When should I take my child to the doctor?
Each year, nearly 22 million children under the age of 15 require emergency care in the US due to injury or illness. Fortunately, many of these visits may be preventable.
- Injuries sustained in accidents, falls or being hit and Poisoning, which is rapidly becoming more common. This is why you should make a special effort to keep medications, cosmetics and personal care product, cleaning solutions, pest control (from roach killer to mosquito repellent), antifreeze, and garden products should be stored securely. Even some kids' art and craft supplies may have the potential to poison if not used correctly.
- Lung-Related Disorders like asthma, pneumonia and bronchitis. Asthma may be triggered by exposure to cigarette smoke, pollution, dust mites, mold, pets or roach droppings.
- Nervous System Disorders such as concussions (often, sports or playground related) and seizures.
- Infections such as stomach flu and MRSA (bacterial) or giardiasis, pinworms, head lice and scabies (parasitic). Prevention measures include vaccines, washing hands well and often with soap and warm water, making sure that foods and the home are clean. Also, stress to children that they avoid swallowing pool, lake or stream water when swimming.
- Vomiting, Diarrhea, Severe Stomach Pain and other Digestive Disorders. Of special concern is Appendicitis which can quickly become life threatening without proper medical attention.
- Burns, Rash, Eczema and Allergic Reactions and other Skin Disorders.
- Behavioral and Mental Health Conditions including depression, anxiety, bipolar, psychosis and self-harm behavior.
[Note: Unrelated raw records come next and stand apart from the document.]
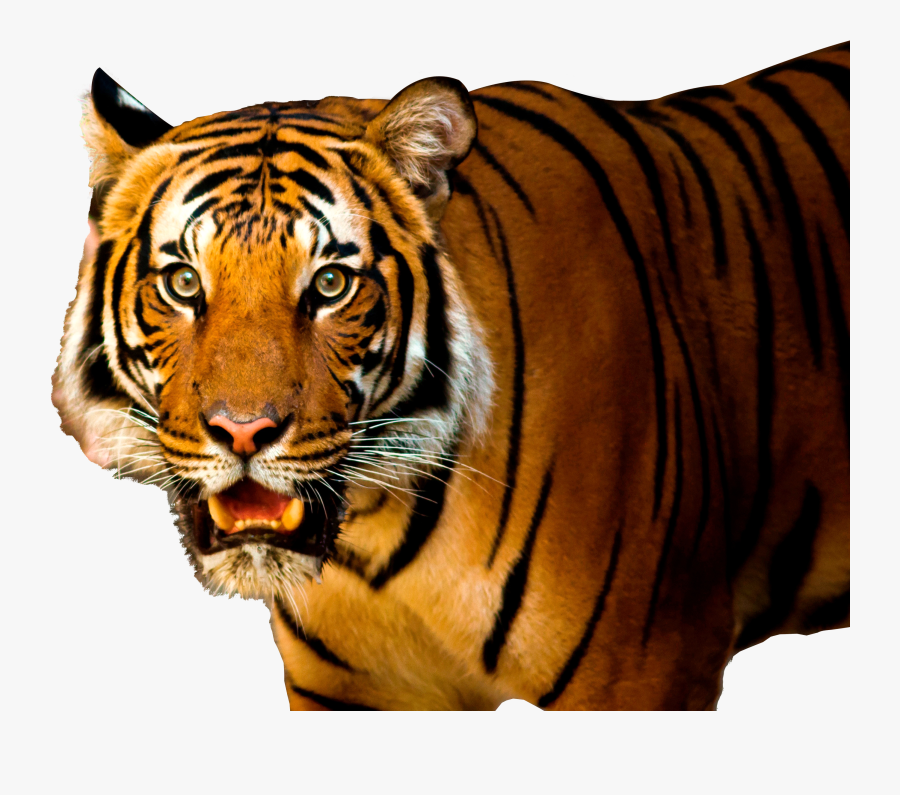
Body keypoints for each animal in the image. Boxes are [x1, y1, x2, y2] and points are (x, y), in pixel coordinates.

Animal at [53, 41, 849, 710]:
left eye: (331, 283)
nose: (243, 433)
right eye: (184, 283)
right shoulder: (345, 693)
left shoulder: (646, 669)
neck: (376, 537)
School performance and social interactions can be indicators of mental health issues.
- Sprains, Broken Bones, or Head Injuries which often result from falls or sports.
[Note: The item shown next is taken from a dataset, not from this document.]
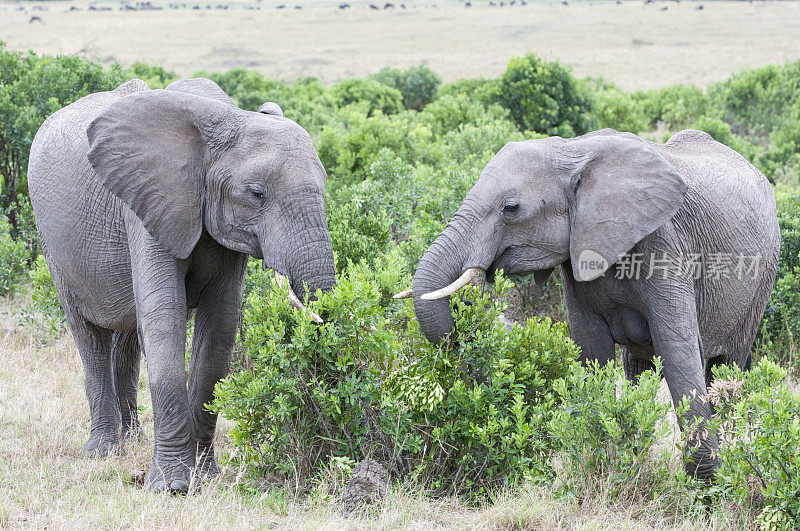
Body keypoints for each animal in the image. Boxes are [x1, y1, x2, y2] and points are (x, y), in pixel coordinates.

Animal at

- Urinary and Reproductive Disorders including urinary tract infections or blockage, kidney failure and birth abnormalities. These are often detected when diagnostic tests are run when a child complains of itching or burning during urination, unusually discharge or strong odor.
- Endocrine Disorders such as diabetes. Tip: parents should test a diabetic child's blood sugar (and treat accordingly), monitor their diet and encourage physical fitness.
Getting ill and injured children the emergency care they need.
Children are physically, psychologically and physiologically different from adults so emergency care providers are trained not only to recognize the difference ways that children's bodies respond to traumatic injury and illnesses, but also to communicate and comfort young patients effectively.
"People need to know how to respond when a child may need emergency care," said Brad England, executive director of Cypress Creek Emergency Medical Services in Houston, TX. "Call 9-1-1 at once if the child's condition is -- or could become -- life-threatening; if moving the child could cause additional injury; and if the child needs the skills or equipment that only trained care providers can access."
When in doubt, make the call. The 9-1-1 dispatch center should be able to help in sorting out what kind of emergency help is needed.
"It certainly isn't easy to be calm when a child has been injured or is in pain," England continued, "but this is important both to help keep the child reassured and comforted and to be able to provide accurate information about the illness or injury to paramedics or emergency room personnel."
"During the summer months, youngsters are subject to all kinds of accidents and injuries which require immediate, skilled care and attention. These include bike crashes, near drownings, fireworks injuries and burns, and the gamut of cuts, scrapes and broken bones."
Sometimes it is hard to know when a child suddenly needs medical care outside of the obvious indications like unconsciousness or severe bleeding after a car or bike accident.
There is, of course, no way to keep kids absolutely safe from illness or injury, but a healthy dose of prevention can go a long way toward reducing the likelihood of injury occurring. According to the American Academy of Pediatrics, parents can help "child proof" their homes by eliminating the dangers -- especially by securing poisonous chemicals and firearms completely out of a child's access.
"We also encourage parents to discuss safety issues when leaving their children in the care of others, whether it is for just a few minutes or for all day," England advised.
"Be sure you go over emergency procedures with any new baby-sitter so they will know what you expect them to do if the need arises. Leave your emergency phone or pager numbers where you can be reached, as well as the phone number of your pediatrician or family doctor," he said.